Below are the records; pull every line that includes "center".

RECORDS SUPPLIED:
┄┄┄┄┄┄┄┄┄┄┄┄┄┄┄┄┄┄┄┄

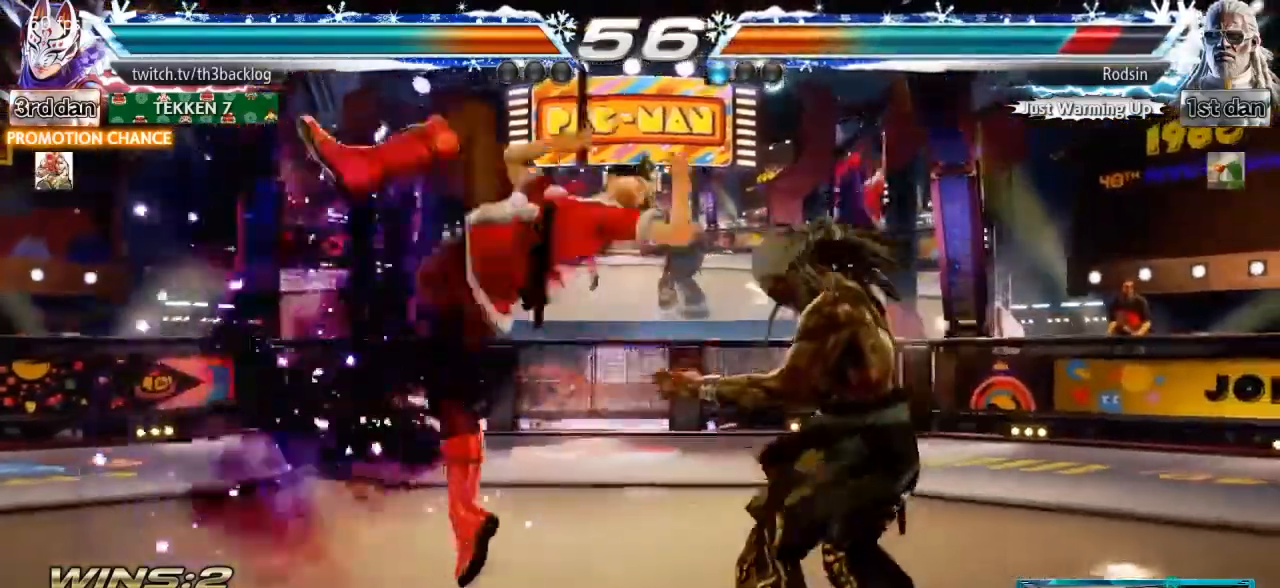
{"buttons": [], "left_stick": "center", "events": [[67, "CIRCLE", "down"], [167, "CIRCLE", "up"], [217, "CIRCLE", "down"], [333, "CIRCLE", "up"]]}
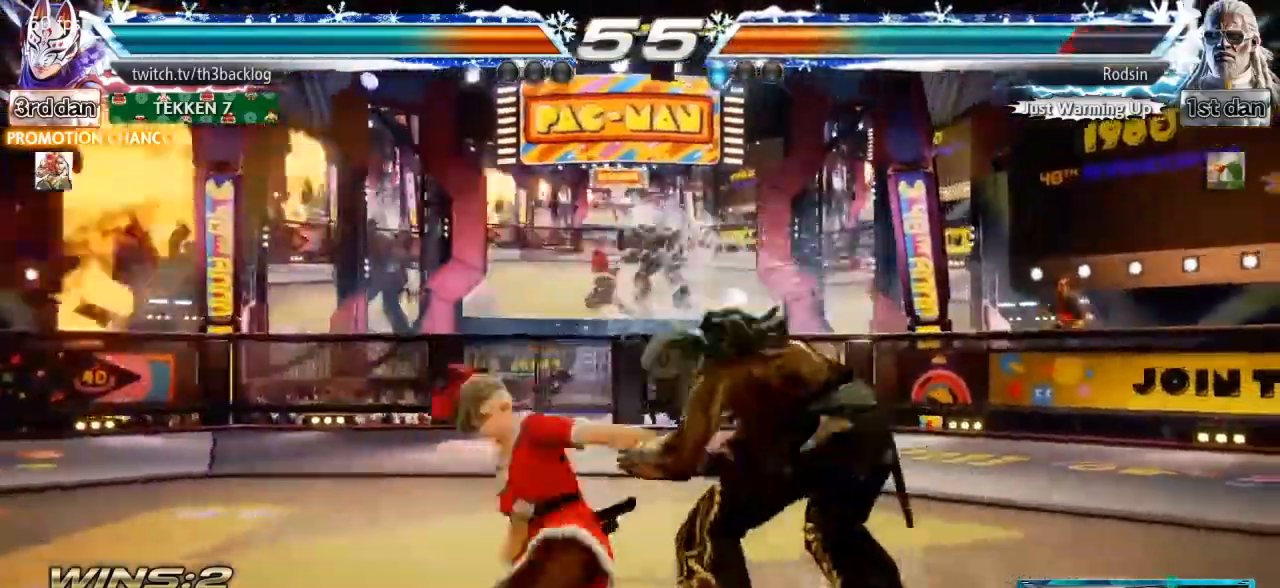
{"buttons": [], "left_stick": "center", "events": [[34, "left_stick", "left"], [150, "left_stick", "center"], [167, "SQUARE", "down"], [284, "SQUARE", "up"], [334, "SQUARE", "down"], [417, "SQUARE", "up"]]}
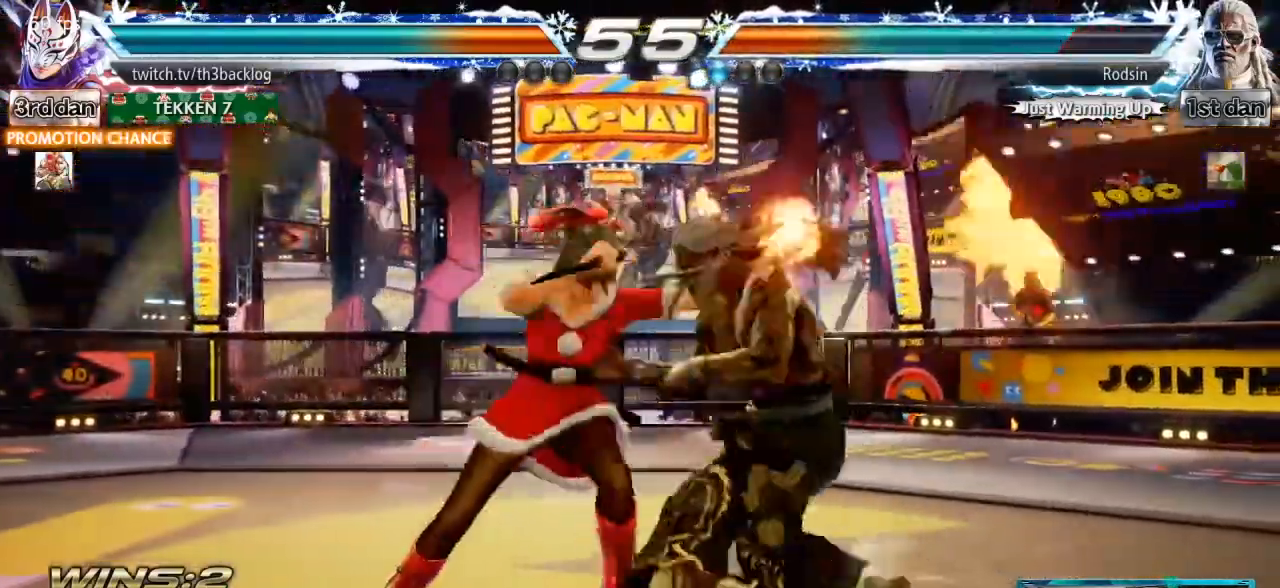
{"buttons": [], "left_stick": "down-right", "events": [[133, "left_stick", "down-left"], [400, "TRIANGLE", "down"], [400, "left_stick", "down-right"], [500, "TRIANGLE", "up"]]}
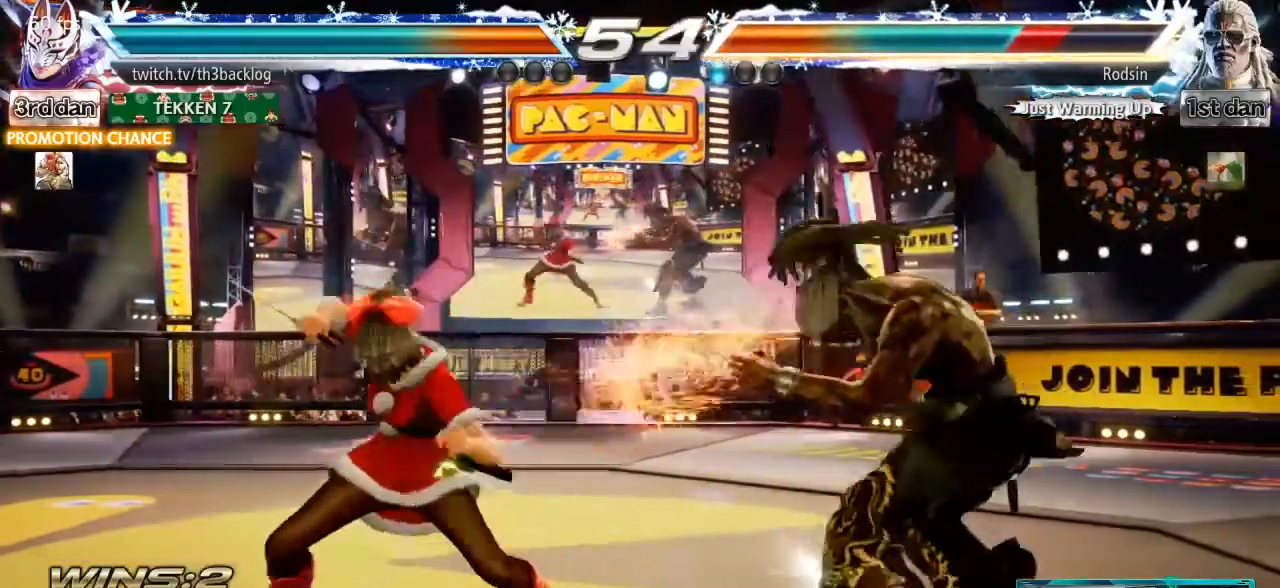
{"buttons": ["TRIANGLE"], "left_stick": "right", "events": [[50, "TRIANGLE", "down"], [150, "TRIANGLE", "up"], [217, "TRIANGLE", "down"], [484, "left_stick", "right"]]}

┄┄┄┄┄┄┄┄┄┄┄┄┄┄┄┄┄┄┄┄

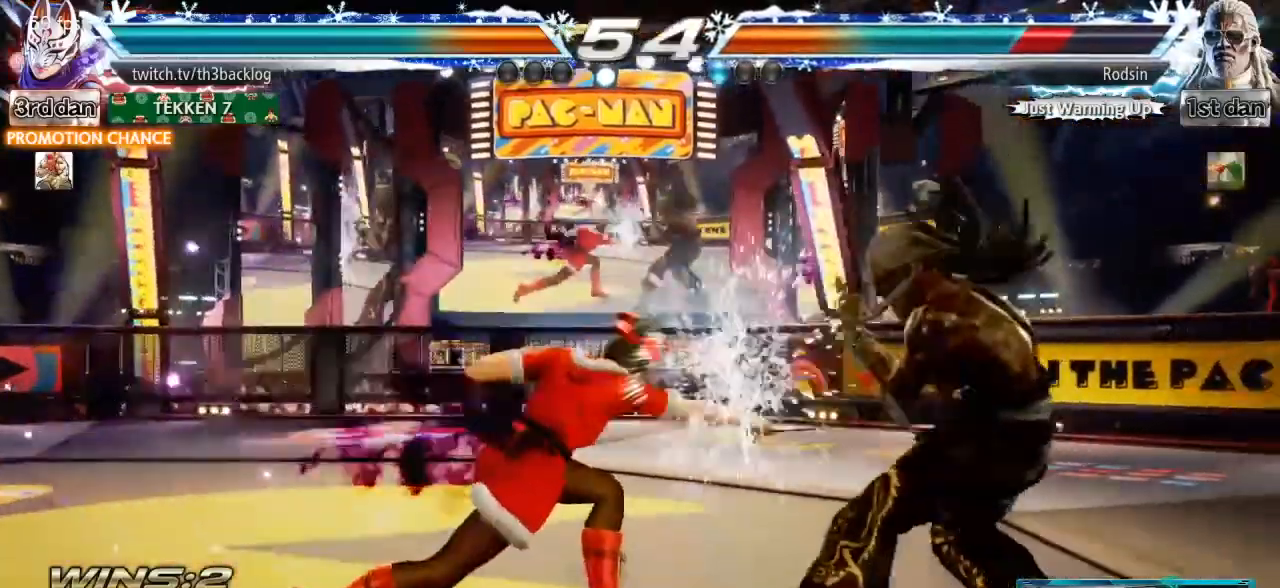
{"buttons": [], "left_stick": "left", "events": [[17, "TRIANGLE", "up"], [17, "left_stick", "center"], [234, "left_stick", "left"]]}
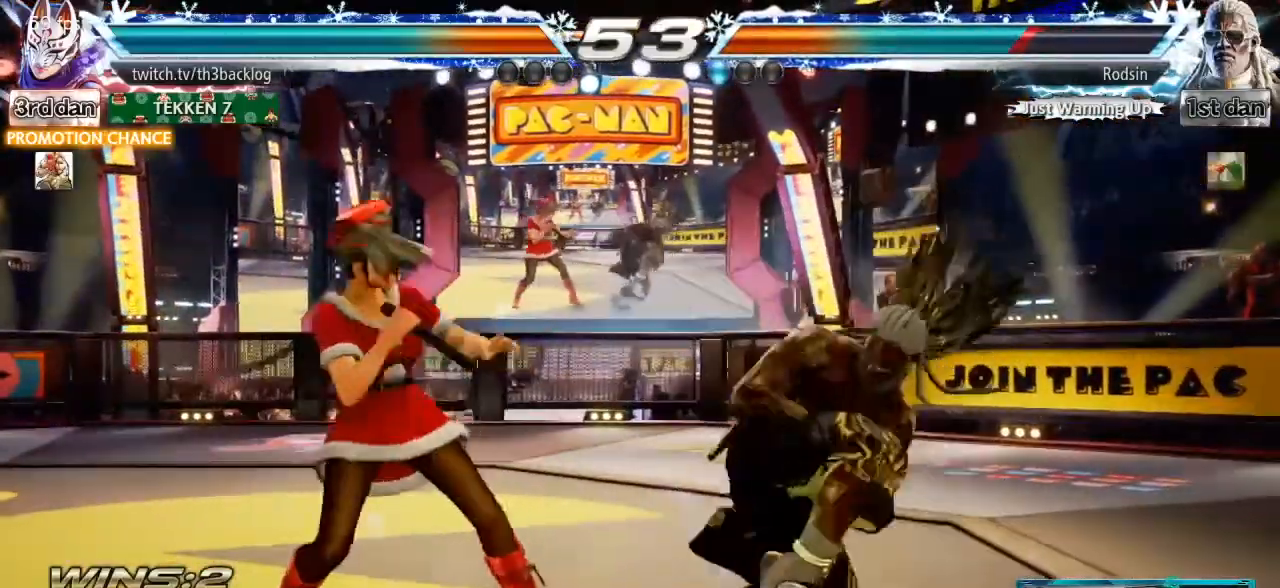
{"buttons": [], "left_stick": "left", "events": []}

┄┄┄┄┄┄┄┄┄┄┄┄┄┄┄┄┄┄┄┄

ANSWER TO THIS EXERCISE:
{"buttons": [], "left_stick": "center", "events": [[67, "CIRCLE", "down"], [167, "CIRCLE", "up"], [217, "CIRCLE", "down"], [333, "CIRCLE", "up"]]}
{"buttons": [], "left_stick": "center", "events": [[34, "left_stick", "left"], [150, "left_stick", "center"], [167, "SQUARE", "down"], [284, "SQUARE", "up"], [334, "SQUARE", "down"], [417, "SQUARE", "up"]]}
{"buttons": [], "left_stick": "left", "events": [[17, "TRIANGLE", "up"], [17, "left_stick", "center"], [234, "left_stick", "left"]]}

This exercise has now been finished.